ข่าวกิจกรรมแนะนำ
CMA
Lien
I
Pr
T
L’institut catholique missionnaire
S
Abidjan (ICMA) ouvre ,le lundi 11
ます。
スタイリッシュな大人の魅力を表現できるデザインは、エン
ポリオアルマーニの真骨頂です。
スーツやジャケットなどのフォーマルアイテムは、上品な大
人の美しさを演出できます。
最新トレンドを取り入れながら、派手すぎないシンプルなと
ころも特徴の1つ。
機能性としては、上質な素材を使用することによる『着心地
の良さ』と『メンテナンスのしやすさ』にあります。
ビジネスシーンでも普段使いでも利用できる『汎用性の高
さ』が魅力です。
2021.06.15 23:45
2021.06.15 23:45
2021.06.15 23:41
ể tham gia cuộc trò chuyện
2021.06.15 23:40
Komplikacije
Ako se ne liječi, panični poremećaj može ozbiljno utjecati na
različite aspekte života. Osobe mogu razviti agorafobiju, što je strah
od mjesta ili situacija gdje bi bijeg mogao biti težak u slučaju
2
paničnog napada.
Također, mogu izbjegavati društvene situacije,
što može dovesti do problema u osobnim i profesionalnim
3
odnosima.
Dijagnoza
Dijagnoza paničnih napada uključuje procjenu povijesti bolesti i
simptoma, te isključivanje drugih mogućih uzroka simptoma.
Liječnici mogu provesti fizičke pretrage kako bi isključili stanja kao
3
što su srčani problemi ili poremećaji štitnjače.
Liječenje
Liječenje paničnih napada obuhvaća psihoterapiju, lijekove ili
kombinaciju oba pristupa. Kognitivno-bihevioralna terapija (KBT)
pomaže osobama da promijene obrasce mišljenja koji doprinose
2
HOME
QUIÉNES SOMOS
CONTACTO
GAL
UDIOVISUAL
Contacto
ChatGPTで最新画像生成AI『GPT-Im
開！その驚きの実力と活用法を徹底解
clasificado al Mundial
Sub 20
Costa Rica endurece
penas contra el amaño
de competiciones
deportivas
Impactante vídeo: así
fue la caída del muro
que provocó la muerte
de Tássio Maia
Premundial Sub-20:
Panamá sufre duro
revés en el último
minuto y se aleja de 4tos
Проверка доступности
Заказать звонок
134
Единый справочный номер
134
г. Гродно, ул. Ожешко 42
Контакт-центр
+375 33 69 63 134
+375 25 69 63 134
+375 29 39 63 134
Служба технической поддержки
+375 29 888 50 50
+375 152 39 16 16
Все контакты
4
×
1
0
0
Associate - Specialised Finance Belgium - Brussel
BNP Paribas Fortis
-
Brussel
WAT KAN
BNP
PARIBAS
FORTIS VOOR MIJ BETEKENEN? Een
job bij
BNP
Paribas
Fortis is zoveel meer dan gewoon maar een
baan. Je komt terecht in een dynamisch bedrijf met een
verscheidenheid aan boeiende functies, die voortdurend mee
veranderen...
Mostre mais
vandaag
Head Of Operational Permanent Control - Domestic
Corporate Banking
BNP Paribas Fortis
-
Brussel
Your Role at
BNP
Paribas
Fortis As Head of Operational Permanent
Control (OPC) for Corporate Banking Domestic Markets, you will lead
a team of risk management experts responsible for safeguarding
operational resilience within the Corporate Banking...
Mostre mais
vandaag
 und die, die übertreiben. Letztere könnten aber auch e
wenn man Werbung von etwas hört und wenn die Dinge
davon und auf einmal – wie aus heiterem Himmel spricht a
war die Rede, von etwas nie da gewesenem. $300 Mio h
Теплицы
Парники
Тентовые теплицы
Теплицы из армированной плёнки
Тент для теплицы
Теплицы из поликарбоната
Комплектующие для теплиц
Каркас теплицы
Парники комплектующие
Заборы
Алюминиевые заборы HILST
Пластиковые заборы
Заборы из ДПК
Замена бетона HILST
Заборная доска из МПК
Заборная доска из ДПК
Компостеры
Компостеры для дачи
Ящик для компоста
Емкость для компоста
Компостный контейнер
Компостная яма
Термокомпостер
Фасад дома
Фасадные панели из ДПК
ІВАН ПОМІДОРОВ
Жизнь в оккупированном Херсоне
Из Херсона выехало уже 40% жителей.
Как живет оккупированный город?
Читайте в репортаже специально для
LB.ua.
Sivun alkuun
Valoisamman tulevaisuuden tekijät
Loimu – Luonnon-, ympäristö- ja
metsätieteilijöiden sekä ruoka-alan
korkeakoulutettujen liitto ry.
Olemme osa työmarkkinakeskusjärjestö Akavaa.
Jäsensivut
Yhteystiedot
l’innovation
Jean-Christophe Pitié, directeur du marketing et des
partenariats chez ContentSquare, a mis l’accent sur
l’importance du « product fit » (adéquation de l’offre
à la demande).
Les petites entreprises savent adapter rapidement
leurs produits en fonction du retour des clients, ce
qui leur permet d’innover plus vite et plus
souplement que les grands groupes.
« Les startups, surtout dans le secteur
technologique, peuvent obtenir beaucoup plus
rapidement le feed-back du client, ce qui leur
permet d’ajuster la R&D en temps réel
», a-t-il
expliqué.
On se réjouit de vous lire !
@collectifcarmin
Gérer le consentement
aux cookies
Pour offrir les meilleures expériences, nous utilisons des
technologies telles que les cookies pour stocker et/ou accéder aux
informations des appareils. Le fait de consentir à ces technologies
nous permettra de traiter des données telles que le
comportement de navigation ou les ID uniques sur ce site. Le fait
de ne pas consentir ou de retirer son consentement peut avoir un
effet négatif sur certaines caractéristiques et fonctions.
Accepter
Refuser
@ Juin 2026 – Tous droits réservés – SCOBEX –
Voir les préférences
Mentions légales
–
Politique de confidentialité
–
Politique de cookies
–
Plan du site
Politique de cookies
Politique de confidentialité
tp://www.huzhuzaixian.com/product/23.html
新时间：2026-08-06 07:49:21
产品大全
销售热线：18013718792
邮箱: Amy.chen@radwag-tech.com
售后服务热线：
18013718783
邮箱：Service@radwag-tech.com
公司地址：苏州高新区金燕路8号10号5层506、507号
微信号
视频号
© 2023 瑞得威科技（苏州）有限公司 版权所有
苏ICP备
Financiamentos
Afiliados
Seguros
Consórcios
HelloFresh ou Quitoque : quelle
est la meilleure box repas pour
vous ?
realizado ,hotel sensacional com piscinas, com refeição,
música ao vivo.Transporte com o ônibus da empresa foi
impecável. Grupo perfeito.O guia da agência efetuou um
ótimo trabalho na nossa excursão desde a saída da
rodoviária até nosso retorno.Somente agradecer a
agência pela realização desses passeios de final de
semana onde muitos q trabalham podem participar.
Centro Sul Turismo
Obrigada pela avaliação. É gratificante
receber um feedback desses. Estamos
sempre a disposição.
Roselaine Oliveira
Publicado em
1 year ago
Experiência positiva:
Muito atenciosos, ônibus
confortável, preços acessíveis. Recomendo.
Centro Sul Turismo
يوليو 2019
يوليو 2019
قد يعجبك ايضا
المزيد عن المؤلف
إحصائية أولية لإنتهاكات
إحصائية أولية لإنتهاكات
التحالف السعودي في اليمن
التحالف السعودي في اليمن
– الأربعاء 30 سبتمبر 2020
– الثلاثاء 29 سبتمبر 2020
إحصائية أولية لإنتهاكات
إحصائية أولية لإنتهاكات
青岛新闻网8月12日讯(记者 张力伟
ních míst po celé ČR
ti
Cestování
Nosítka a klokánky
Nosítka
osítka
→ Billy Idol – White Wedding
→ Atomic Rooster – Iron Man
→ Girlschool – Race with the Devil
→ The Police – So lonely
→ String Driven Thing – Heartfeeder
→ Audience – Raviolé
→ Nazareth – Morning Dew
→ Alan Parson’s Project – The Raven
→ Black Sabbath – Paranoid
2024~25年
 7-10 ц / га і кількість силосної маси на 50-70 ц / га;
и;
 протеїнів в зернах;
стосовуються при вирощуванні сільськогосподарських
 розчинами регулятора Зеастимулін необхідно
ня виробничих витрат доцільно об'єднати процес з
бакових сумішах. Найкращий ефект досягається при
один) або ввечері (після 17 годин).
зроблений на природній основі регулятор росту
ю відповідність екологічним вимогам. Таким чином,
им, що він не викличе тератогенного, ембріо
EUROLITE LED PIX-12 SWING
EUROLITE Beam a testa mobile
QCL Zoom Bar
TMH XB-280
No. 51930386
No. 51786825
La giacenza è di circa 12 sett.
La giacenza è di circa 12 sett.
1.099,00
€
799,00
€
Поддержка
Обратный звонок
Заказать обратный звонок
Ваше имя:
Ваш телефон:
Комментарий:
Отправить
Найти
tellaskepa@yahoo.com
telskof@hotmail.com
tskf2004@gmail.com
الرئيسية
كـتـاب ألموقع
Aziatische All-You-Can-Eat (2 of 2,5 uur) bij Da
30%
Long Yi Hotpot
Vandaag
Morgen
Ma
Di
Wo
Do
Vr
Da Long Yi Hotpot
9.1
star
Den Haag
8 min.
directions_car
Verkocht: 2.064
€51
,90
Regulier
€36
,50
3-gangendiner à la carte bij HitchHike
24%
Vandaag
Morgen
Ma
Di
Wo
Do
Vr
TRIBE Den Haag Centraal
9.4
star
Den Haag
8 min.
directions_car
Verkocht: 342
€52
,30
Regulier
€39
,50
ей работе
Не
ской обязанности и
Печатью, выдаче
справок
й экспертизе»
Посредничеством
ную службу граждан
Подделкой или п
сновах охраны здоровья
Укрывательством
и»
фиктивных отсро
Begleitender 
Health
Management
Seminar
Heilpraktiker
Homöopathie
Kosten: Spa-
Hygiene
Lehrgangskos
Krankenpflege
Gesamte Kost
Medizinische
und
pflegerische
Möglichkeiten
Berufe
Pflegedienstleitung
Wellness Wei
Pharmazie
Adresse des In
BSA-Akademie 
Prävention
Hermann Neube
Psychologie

PROBLEM: Express the data as a Markdown table with the columns Row and Line. Begin with the first line of the data, continue through the line containing "2021.06.15 23:41", number each row, and omit blank lines.

ANSWER SPACE:
| Row | Line |
|---|---|
| 1 | ข่าวกิจกรรมแนะนำ |
| 2 | CMA |
| 3 | Lien |
| 4 | I |
| 5 | Pr |
| 6 | T |
| 7 | L’institut catholique missionnaire |
| 8 | S |
| 9 | Abidjan (ICMA) ouvre ,le lundi 11 |
| 10 | ます。 |
| 11 | スタイリッシュな大人の魅力を表現できるデザインは、エン |
| 12 | ポリオアルマーニの真骨頂です。 |
| 13 | スーツやジャケットなどのフォーマルアイテムは、上品な大 |
| 14 | 人の美しさを演出できます。 |
| 15 | 最新トレンドを取り入れながら、派手すぎないシンプルなと |
| 16 | ころも特徴の1つ。 |
| 17 | 機能性としては、上質な素材を使用することによる『着心地 |
| 18 | の良さ』と『メンテナンスのしやすさ』にあります。 |
| 19 | ビジネスシーンでも普段使いでも利用できる『汎用性の高 |
| 20 | さ』が魅力です。 |
| 21 | 2021.06.15 23:45 |
| 22 | 2021.06.15 23:45 |
| 23 | 2021.06.15 23:41 |